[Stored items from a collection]
------------------------------------------------------------------------

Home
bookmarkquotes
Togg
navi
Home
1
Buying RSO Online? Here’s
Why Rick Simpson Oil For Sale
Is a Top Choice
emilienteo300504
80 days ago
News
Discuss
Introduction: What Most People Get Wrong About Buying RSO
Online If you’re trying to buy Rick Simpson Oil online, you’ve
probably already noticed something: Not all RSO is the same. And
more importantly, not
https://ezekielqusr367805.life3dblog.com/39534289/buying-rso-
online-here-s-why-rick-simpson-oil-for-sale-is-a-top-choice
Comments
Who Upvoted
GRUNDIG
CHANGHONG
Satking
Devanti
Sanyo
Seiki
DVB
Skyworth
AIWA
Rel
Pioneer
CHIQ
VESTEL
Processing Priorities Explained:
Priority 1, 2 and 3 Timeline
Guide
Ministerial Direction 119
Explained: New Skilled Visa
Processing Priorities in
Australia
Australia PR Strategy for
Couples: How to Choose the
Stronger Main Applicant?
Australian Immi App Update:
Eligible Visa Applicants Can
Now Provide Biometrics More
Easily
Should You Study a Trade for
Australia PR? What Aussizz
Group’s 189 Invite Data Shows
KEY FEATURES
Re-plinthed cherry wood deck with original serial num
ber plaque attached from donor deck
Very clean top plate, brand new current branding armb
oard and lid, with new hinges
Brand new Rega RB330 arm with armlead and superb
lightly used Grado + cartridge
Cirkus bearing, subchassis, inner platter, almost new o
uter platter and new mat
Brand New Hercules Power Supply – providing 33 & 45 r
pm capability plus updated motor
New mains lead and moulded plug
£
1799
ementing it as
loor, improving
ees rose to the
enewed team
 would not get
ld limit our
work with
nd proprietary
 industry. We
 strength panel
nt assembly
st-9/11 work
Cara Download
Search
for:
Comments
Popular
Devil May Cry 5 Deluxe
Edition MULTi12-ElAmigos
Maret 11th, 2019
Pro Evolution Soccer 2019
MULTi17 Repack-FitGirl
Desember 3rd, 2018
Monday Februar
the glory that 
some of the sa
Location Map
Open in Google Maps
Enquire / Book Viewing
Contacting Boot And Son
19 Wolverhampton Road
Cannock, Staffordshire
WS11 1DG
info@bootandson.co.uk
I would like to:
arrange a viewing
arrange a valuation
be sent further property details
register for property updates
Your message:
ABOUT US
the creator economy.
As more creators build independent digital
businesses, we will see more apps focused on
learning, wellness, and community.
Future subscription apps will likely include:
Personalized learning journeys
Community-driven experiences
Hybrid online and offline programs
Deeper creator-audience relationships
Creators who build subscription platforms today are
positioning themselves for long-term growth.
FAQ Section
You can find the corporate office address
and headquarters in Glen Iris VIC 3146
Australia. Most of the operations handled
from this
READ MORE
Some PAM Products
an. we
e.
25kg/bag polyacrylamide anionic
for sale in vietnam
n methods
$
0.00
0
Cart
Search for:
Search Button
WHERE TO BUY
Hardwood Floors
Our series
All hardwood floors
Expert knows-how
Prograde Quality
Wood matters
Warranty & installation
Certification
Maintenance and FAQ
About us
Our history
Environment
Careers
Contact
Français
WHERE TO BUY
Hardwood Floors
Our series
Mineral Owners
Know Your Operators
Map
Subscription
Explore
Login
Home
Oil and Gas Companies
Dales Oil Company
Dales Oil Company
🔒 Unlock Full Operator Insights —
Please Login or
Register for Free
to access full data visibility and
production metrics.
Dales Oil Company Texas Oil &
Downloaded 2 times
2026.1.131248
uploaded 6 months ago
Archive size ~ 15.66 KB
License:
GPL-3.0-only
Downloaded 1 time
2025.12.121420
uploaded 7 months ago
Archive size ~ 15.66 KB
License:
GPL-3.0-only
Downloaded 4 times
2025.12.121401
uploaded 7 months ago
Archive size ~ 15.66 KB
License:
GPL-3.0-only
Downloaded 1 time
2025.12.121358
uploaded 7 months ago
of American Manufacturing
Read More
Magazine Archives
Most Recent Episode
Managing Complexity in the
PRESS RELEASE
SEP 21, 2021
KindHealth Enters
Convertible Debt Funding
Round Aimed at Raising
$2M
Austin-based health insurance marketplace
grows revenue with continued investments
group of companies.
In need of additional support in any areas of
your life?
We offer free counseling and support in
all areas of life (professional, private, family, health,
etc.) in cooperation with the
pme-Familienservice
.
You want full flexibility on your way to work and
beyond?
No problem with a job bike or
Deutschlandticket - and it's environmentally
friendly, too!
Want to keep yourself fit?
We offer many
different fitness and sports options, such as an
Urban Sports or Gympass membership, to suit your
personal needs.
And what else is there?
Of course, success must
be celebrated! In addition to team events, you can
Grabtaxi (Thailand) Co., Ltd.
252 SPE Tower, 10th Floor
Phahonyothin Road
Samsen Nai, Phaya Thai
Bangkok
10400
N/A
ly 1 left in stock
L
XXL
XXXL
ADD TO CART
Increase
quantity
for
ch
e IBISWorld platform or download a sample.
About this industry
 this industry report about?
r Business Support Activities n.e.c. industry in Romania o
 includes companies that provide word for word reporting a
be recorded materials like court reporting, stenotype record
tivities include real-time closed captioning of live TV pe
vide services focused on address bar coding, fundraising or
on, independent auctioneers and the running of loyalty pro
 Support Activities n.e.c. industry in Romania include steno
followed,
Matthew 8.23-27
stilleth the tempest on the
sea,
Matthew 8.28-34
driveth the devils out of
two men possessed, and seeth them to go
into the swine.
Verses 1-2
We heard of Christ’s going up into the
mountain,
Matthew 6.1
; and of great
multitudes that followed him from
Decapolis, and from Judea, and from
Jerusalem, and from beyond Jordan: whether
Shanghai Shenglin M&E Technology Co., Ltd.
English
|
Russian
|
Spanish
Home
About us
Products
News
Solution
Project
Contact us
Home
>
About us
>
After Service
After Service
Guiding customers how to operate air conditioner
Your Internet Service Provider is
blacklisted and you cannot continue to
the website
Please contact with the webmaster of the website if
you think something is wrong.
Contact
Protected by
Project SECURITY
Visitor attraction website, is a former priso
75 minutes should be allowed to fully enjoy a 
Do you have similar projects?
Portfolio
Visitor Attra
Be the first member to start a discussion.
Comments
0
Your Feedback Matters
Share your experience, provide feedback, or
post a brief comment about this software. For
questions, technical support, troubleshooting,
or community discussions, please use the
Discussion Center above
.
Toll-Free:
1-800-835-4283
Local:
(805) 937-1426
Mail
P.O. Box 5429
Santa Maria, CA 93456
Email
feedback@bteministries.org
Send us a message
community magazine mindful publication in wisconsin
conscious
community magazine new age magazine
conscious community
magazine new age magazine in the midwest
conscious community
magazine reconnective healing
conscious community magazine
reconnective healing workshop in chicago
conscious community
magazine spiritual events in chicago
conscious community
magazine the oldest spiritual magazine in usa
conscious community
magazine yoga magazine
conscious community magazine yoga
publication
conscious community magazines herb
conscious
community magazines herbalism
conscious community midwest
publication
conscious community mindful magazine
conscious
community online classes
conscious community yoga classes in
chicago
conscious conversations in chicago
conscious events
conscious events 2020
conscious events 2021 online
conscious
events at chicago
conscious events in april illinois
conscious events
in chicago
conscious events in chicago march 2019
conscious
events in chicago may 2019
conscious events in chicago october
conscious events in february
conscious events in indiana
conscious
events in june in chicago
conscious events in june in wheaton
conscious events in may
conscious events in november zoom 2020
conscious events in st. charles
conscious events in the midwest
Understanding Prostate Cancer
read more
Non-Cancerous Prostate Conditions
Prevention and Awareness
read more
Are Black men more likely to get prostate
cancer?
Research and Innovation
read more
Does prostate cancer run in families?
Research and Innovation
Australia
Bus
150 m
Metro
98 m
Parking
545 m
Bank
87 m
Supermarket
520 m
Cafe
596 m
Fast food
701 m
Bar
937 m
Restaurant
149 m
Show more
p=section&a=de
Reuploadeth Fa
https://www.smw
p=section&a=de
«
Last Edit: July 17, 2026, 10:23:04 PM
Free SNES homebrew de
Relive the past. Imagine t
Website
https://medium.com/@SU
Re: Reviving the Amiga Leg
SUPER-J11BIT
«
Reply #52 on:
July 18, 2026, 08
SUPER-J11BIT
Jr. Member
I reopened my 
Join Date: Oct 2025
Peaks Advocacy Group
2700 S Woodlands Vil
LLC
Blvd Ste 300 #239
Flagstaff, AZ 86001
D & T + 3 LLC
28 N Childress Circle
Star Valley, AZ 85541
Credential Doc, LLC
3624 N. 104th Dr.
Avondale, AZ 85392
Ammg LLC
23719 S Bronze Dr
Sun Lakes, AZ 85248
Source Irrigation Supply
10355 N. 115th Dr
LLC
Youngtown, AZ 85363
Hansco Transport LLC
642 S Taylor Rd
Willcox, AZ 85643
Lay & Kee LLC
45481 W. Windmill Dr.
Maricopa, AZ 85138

------------------------------------------------------------------------

**WHAT IS EXPECTED**:
Return the entries exactly through the "businesses, we will see more apps focused on" line.

**OUTPUT OF THE TASK**:
Home
bookmarkquotes
Togg
navi
Home
1
Buying RSO Online? Here’s
Why Rick Simpson Oil For Sale
Is a Top Choice
emilienteo300504
80 days ago
News
Discuss
Introduction: What Most People Get Wrong About Buying RSO
Online If you’re trying to buy Rick Simpson Oil online, you’ve
probably already noticed something: Not all RSO is the same. And
more importantly, not
https://ezekielqusr367805.life3dblog.com/39534289/buying-rso-
online-here-s-why-rick-simpson-oil-for-sale-is-a-top-choice
Comments
Who Upvoted
GRUNDIG
CHANGHONG
Satking
Devanti
Sanyo
Seiki
DVB
Skyworth
AIWA
Rel
Pioneer
CHIQ
VESTEL
Processing Priorities Explained:
Priority 1, 2 and 3 Timeline
Guide
Ministerial Direction 119
Explained: New Skilled Visa
Processing Priorities in
Australia
Australia PR Strategy for
Couples: How to Choose the
Stronger Main Applicant?
Australian Immi App Update:
Eligible Visa Applicants Can
Now Provide Biometrics More
Easily
Should You Study a Trade for
Australia PR? What Aussizz
Group’s 189 Invite Data Shows
KEY FEATURES
Re-plinthed cherry wood deck with original serial num
ber plaque attached from donor deck
Very clean top plate, brand new current branding armb
oard and lid, with new hinges
Brand new Rega RB330 arm with armlead and superb
lightly used Grado + cartridge
Cirkus bearing, subchassis, inner platter, almost new o
uter platter and new mat
Brand New Hercules Power Supply – providing 33 & 45 r
pm capability plus updated motor
New mains lead and moulded plug
£
1799
ementing it as
loor, improving
ees rose to the
enewed team
 would not get
ld limit our
work with
nd proprietary
 industry. We
 strength panel
nt assembly
st-9/11 work
Cara Download
Search
for:
Comments
Popular
Devil May Cry 5 Deluxe
Edition MULTi12-ElAmigos
Maret 11th, 2019
Pro Evolution Soccer 2019
MULTi17 Repack-FitGirl
Desember 3rd, 2018
Monday Februar
the glory that 
some of the sa
Location Map
Open in Google Maps
Enquire / Book Viewing
Contacting Boot And Son
19 Wolverhampton Road
Cannock, Staffordshire
WS11 1DG
info@bootandson.co.uk
I would like to:
arrange a viewing
arrange a valuation
be sent further property details
register for property updates
Your message:
ABOUT US
the creator economy.
As more creators build independent digital
businesses, we will see more apps focused on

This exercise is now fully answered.